No voto, seguido por todos os integrantes do colegiado, o relator destaca ainda a intensa judicialização que envolve o tema Cannabis e afirma que a Anvisa precisa se posicionar para que sejam cumpridos critérios sanitários, afim de garantir a segurança da população. “A produção do conhecimento é premissa para melhor consubstanciar o uso seguro e eficaz desses produtos que, conforme todos os dados dispostos ao longo de minha análise, já estão em pleno uso pela nossa população.
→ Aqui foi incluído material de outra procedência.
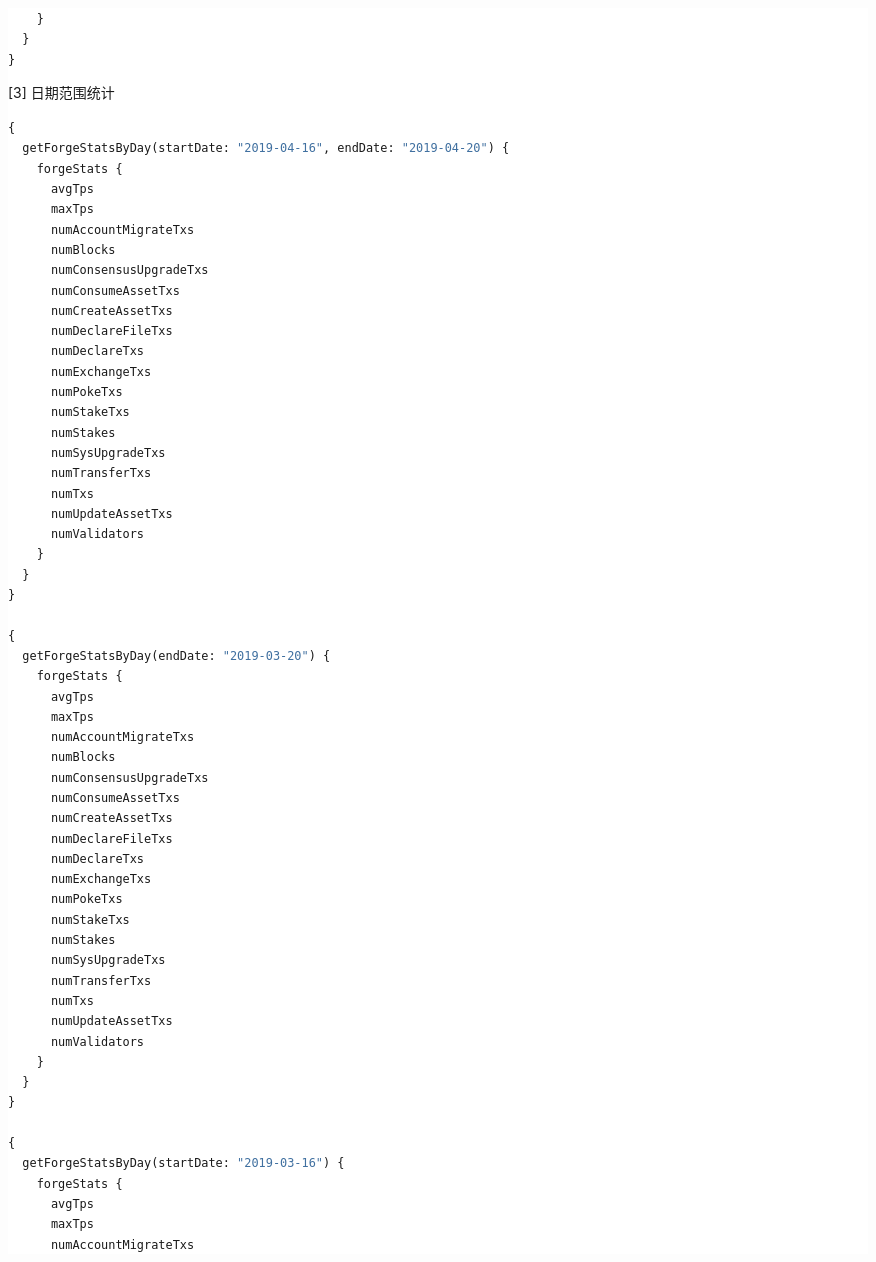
 ```graphql
    }
  }
}
```

[3] 日期范围统计

```graphql
{
  getForgeStatsByDay(startDate: "2019-04-16", endDate: "2019-04-20") {
    forgeStats {
      avgTps
      maxTps
      numAccountMigrateTxs
      numBlocks
      numConsensusUpgradeTxs
      numConsumeAssetTxs
      numCreateAssetTxs
      numDeclareFileTxs
      numDeclareTxs
      numExchangeTxs
      numPokeTxs
      numStakeTxs
      numStakes
      numSysUpgradeTxs
      numTransferTxs
      numTxs
      numUpdateAssetTxs
      numValidators
    }
  }
}

{
  getForgeStatsByDay(endDate: "2019-03-20") {
    forgeStats {
      avgTps
      maxTps
      numAccountMigrateTxs
      numBlocks
      numConsensusUpgradeTxs
      numConsumeAssetTxs
      numCreateAssetTxs
      numDeclareFileTxs
      numDeclareTxs
      numExchangeTxs
      numPokeTxs
      numStakeTxs
      numStakes
      numSysUpgradeTxs
      numTransferTxs
      numTxs
      numUpdateAssetTxs
      numValidators
    }
  }
}

{
  getForgeStatsByDay(startDate: "2019-03-16") {
    forgeStats {
      avgTps
      maxTps
      numAccountMigrateTxs
```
Ademais, preciso reiterar que, para além do contexto regulatório em si, o uso de produtos à base de Cannabis – assim como muitos outros temas afetos à saúde e, portanto, inseridos no objeto de atuação desta Agência, está sob intensa judicialização, o que prejudica a atuação regulatória e o cumprimento dos critérios sanitários imprescindíveis à promoção e proteção da saúde das pessoas”, ressalta o relator.
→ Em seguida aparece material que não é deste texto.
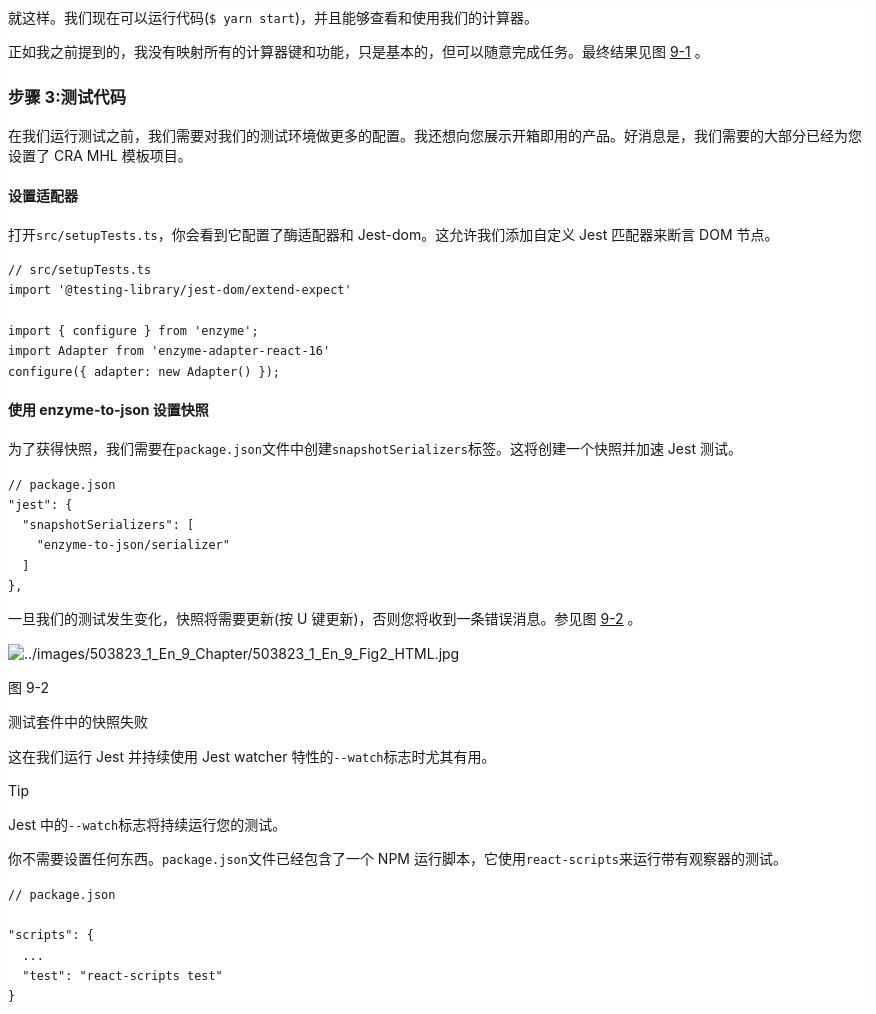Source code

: 就这样。我们现在可以运行代码(`$ yarn start`)，并且能够查看和使用我们的计算器。

正如我之前提到的，我没有映射所有的计算器键和功能，只是基本的，但可以随意完成任务。最终结果见图 [9-1](#Fig1) 。

### 步骤 3:测试代码

在我们运行测试之前，我们需要对我们的测试环境做更多的配置。我还想向您展示开箱即用的产品。好消息是，我们需要的大部分已经为您设置了 CRA MHL 模板项目。

#### 设置适配器

打开`src/setupTests.ts`，你会看到它配置了酶适配器和 Jest-dom。这允许我们添加自定义 Jest 匹配器来断言 DOM 节点。

```
// src/setupTests.ts
import '@testing-library/jest-dom/extend-expect'

import { configure } from 'enzyme';
import Adapter from 'enzyme-adapter-react-16'
configure({ adapter: new Adapter() });

```

#### 使用 enzyme-to-json 设置快照

为了获得快照，我们需要在`package.json`文件中创建`snapshotSerializers`标签。这将创建一个快照并加速 Jest 测试。

```
// package.json
"jest": {
  "snapshotSerializers": [
    "enzyme-to-json/serializer"
  ]
},

```

一旦我们的测试发生变化，快照将需要更新(按 U 键更新)，否则您将收到一条错误消息。参见图 [9-2](#Fig2) 。

![../images/503823_1_En_9_Chapter/503823_1_En_9_Fig2_HTML.jpg](../images/503823_1_En_9_Chapter/503823_1_En_9_Fig2_HTML.jpg)

图 9-2

测试套件中的快照失败

这在我们运行 Jest 并持续使用 Jest watcher 特性的`--watch`标志时尤其有用。

Tip

Jest 中的`--watch`标志将持续运行您的测试。

你不需要设置任何东西。`package.json`文件已经包含了一个 NPM 运行脚本，它使用`react-scripts`来运行带有观察器的测试。

```
// package.json

"scripts": {
  ...
  "test": "react-scripts test"
}

```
Para o advogado e fundador da Rede Reforma, Emílio Figueiredo, a decisão abre um precedente para que outras instituições de pesquisa possam pleitear o direito ao cultivo. “Com essa a decisão, finalmente, a Anvisa cumpre as disposições de autorização de cultivo para fins científicos prevista desde a Convenção Única de Drogas de 1961, até a Portaria344/98, assim como na própria Lei de Drogas vigente. Acredito que essa decisão abre uma nova era na produção científica com Cannabis, possibilitando que o Brasil pesquise todo o ciclo produtivo”, avalia Figueiredo.
O advogado Mauro Machado também comemora o avanço. “Na minha concepção abre espalho e precedente para que não só universidades possam desenvolver pesquisas, assim como outras instituições não só públicas como privadas. É uma forma de valorizar a pesquisa científica e a ciência brasileira. É um passo importante, mas precisamos mais para o reconhecimento dessa medicina e dessa planta que possuí inúmeras propriedades, não só na área de saúde, mas como matéria-prima para produção de produtos em geral”, defende Machado.
Para conceder a Autorização Especial Simplificada para Estabelecimento de Ensino e Pesquisa à UFRN, a Anvisa estabeleceu os alguns critérios que devem ser cumpridos pelo corpo docente. São eles:
- O cultivo deverá ser feito em sistema fechado (cultivo indoor);
- O acesso ao espaço terá de ser controlado por meio de biometria de pessoas previamente registradas;
- O plantio deverá ser monitorado por sistema de videomonitoramento e com vigilância armada todos os dias do ano;
- O projeto de edificação e instalação do cultivo deverá ser submetido à avaliação da Anvisa;
- A Universidade terá de encaminhar à Anvisa relatório semestrais e anuais de acompanhamento individual de cada projeto;
- Os produtos descartados deverão ser inativados por meio de autoclavagem e descartados por empresa especializada em resíduos químicos e biológico através de incineração;
CFM X Anvisa
Em novembro desse ano, o Conselho Federal de Medina (CFM) publicou a Resolução 2324/2022 restringindo a prescrição da Cannabis para apenas três doenças raras. O texto ainda impedia que médicos palestrassem ou promovessem debates e aulas sobre o uso medicinal da planta fora do ambiente acadêmico. A resolução foi suspensa dias depois da publicação por pressão popular.
Na ocasião, a Anvisa emitiu nota esclarecendo que a resolução do CFM não iria influenciar nas decisões da Agência Reguladora. Atualmente, a Anvisa autoriza a comercialização de 23 produtos à base de Cannabis nas drogarias, por meio da RDC 327/2019. Por meio da RDC 660/2022 também permite a importação e entrada de produtos à base de Cannabis no Brasil.